[ENTRIES SHOWN]

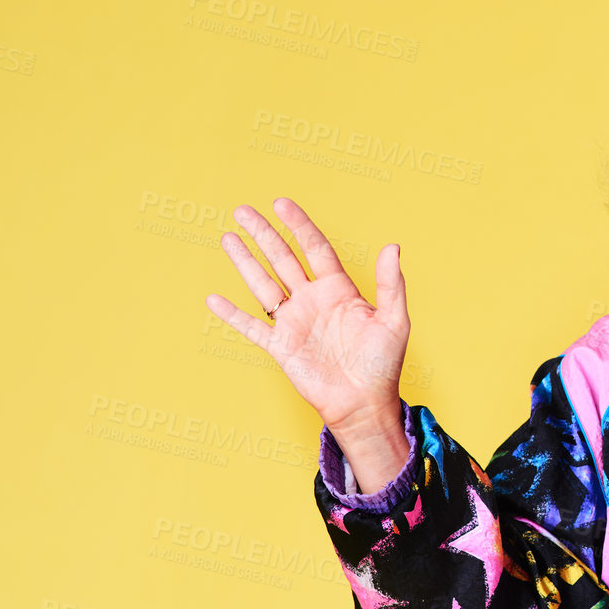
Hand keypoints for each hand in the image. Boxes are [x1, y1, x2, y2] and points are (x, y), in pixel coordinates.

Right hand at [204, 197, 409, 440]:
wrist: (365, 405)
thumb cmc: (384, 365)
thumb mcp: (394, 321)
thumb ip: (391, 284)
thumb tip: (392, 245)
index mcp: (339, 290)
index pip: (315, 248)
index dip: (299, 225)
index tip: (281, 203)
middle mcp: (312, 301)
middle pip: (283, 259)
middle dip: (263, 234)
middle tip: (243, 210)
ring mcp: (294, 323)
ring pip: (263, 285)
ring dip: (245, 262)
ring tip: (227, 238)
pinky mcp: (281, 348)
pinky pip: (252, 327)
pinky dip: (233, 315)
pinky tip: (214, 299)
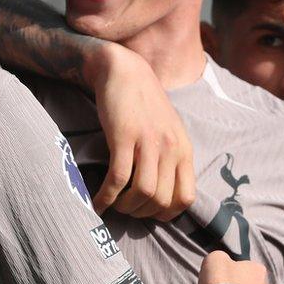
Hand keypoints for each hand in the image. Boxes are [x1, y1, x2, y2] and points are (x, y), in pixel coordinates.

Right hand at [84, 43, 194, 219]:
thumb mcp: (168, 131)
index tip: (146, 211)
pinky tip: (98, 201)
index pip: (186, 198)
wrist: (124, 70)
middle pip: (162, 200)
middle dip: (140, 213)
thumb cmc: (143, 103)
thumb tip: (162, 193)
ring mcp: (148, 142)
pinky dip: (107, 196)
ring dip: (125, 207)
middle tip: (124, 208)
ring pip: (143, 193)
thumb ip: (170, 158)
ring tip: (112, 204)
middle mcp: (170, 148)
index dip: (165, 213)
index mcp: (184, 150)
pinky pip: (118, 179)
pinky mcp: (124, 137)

[/ENTRIES SHOWN]
[ENTRIES SHOWN]

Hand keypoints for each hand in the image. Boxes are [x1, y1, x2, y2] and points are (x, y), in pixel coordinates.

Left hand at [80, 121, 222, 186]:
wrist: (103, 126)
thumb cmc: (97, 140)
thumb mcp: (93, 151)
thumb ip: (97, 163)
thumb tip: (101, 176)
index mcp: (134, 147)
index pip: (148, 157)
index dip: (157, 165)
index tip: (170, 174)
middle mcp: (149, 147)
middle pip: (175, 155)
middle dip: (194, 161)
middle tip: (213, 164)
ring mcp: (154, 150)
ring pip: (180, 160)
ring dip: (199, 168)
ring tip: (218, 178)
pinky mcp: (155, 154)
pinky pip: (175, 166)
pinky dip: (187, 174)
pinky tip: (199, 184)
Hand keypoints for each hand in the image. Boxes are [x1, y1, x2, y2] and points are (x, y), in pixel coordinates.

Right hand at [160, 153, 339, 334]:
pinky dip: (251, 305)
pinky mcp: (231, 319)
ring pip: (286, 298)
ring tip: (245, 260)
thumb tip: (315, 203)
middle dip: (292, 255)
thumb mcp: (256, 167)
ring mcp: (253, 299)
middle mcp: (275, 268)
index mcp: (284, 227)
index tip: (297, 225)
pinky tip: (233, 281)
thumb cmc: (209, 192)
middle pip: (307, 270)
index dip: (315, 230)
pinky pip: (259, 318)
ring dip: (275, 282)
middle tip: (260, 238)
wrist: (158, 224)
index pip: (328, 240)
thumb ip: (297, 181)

[/ENTRIES SHOWN]
[ENTRIES SHOWN]

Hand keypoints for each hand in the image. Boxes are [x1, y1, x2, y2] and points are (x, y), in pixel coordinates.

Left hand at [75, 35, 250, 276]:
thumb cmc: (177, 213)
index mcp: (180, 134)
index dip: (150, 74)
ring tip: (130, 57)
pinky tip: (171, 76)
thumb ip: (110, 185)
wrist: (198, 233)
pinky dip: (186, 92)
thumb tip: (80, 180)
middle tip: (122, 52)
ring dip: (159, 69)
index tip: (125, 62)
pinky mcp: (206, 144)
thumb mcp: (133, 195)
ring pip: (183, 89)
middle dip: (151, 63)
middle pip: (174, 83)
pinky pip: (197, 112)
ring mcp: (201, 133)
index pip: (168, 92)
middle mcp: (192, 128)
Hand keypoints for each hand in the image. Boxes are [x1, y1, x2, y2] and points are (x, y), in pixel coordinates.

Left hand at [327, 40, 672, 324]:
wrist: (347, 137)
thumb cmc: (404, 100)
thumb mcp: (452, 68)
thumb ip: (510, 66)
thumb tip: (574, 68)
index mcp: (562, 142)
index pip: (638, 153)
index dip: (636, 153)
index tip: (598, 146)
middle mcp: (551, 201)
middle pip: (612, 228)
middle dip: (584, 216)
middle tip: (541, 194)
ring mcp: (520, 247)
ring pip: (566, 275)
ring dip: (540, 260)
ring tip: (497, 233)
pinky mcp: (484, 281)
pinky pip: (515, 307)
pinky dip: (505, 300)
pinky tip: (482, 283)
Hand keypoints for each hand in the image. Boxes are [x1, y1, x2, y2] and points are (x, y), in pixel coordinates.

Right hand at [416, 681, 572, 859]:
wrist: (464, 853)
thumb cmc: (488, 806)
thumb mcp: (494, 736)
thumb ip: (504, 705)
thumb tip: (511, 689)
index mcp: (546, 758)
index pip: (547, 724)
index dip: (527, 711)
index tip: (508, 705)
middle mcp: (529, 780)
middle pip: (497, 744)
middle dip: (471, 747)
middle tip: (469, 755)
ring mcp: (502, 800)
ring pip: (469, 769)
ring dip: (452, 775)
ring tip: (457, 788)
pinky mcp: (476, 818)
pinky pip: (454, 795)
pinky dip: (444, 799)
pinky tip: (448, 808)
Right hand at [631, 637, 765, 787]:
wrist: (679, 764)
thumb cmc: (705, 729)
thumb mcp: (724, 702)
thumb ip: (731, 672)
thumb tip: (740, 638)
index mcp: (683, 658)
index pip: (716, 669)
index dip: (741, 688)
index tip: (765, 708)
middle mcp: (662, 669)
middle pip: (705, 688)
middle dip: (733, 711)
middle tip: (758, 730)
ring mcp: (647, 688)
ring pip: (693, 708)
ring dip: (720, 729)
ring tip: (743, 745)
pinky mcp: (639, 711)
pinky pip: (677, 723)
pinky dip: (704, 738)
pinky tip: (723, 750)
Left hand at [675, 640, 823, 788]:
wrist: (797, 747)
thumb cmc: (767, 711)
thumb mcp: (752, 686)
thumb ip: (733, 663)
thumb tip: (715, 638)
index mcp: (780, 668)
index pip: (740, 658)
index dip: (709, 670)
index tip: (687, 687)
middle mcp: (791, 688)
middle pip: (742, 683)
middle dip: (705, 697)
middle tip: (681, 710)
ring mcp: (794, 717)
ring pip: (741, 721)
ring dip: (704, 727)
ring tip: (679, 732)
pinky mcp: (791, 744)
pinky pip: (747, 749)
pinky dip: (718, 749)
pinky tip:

[/ENTRIES SHOWN]

## EXERCISE GOAL
From the listing above, the lines starting with the one that has "ring mcp: (148, 142)" and running through the one that has "pinky mcp: (124, 137)" should be copied exactly, ends included.

## ANSWER TO THE PROBLEM
ring mcp: (148, 142)
pinky dip: (107, 196)
ring dip: (125, 207)
middle tip: (124, 208)
ring pip: (143, 193)
thumb ip: (170, 158)
ring tip: (112, 204)
middle mcp: (170, 148)
index dip: (165, 213)
index mcp: (184, 150)
pinky pip: (118, 179)
pinky mcp: (124, 137)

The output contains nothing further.